После первого короткого потрясения отец Брайт осознал, что новость, в конце концов, нельзя было назвать неожиданной. Словно каким-то образом он всегда знал, что графа ожидает насильственная смерть, причем намного раньше, чем его погубят распутство и невоздержанность.
– Рассказывайте, – негромко произнес он.
Сэр Пьер в точности изложил все, что делал и что видел, заключив словами:
– После чего я запер дверь и направился прямо сюда.
– У кого есть ключи от покоев графа? – спросил отец Брайт.
– Только у самого милорда, – ответил сэр Пьер, – во всяком случае, насколько мне известно.
– И где они?
– На кольце, прикрепленном к его поясу. Я проверил.
– Очень хорошо. Пусть дверь останется запертой. Вы убедились в том, что труп остыл?
– Холодный и восковой на ощупь, отче.
– Тогда получается, что он умер достаточно давно.

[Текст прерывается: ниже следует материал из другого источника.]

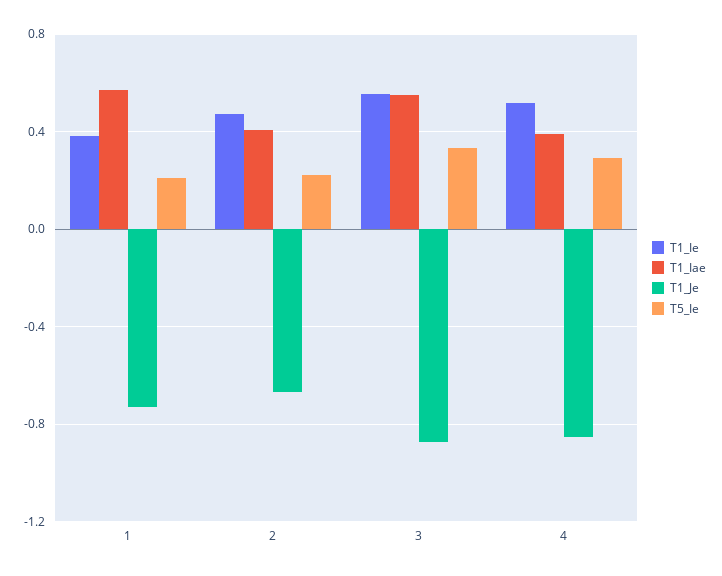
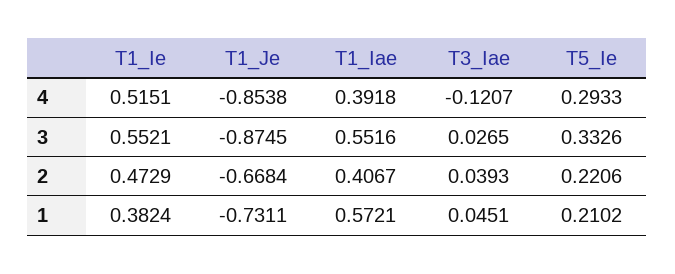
T3_Iae, 4: none -> -0.1207
T3_Iae, 3: none -> 0.0265
T3_Iae, 2: none -> 0.0393
T3_Iae, 1: none -> 0.0451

– Необходимо сообщить леди Алисе, – проговорил сэр Пьер.
Отец Брайт кивнул.
– Графиня д’Эвре должна знать о своем восхождении на престол графства.
По недоуменному выражению, мгновенно проскользнувшему по лицу сэра Пьера, он понял, что личный секретарь еще не полностью осознал все последствия, проистекающие из смерти графа.
– Я сам скажу ей, Пьер. Она уже должна сидеть на своей скамье. Загляните в церковь и тихо сообщите ей, что я хочу с ней поговорить. Но ничего больше.
– Понимаю, отец, – сказал сэр Пьер.
На церковных скамьях сидело всего человек тридцать, по большей части женщин, однако Алисы, графини д’Эвре, среди них не было. Сэр Пьер тихо и со всей скромностью прошествовал по проходу между скамьями и вышел в притвор. Она стояла у входной двери, поправляя на голове черную кружевную мантилью, как будто только что вошла. Сэр Пьер вдруг обрадовался, что не ему придется сообщать ей скорбную весть.
Как и всегда, она казалась печальной, на простом лице не было улыбки. Длинный нос и квадратный подбородок, наделявшие лицо ее брата некой агрессивной красотой, придавали ей вид слишком серьезный и непривлекательный, хотя Алиса обладала великолепной фигурой.
– Миледи, – подал голос сэр Пьер, подойдя к ней. – Преподобный хотел бы переговорить с вами до начала мессы. Он ждет у двери в ризницу.
Резким движением прижав четки к груди, она охнула:
– Ой, сэр Пьер. Простите, вы застали меня врасплох. Я вас не заметила.
– Прошу прощения, миледи.
– Ничего страшного. Я слишком глубоко задумалась. Не проводите ли вы меня к нашему доброму священнику?
Отец Брайт услышал шаги в коридоре еще до того, как увидел обоих. Он слегка нервничал, поскольку начало мессы опаздывало уже на одну минуту. Начинать ее следовало ровно в семь пятнадцать.
Как он и ожидал, новая графиня д’Эвре восприняла новость спокойно. Помедлив немного, она перекрестилась и произнесла:
– Да упокоится его душа с миром. Я оставляю все в ваших руках, преподобный отец и сэр Пьер. Что мы должны делать?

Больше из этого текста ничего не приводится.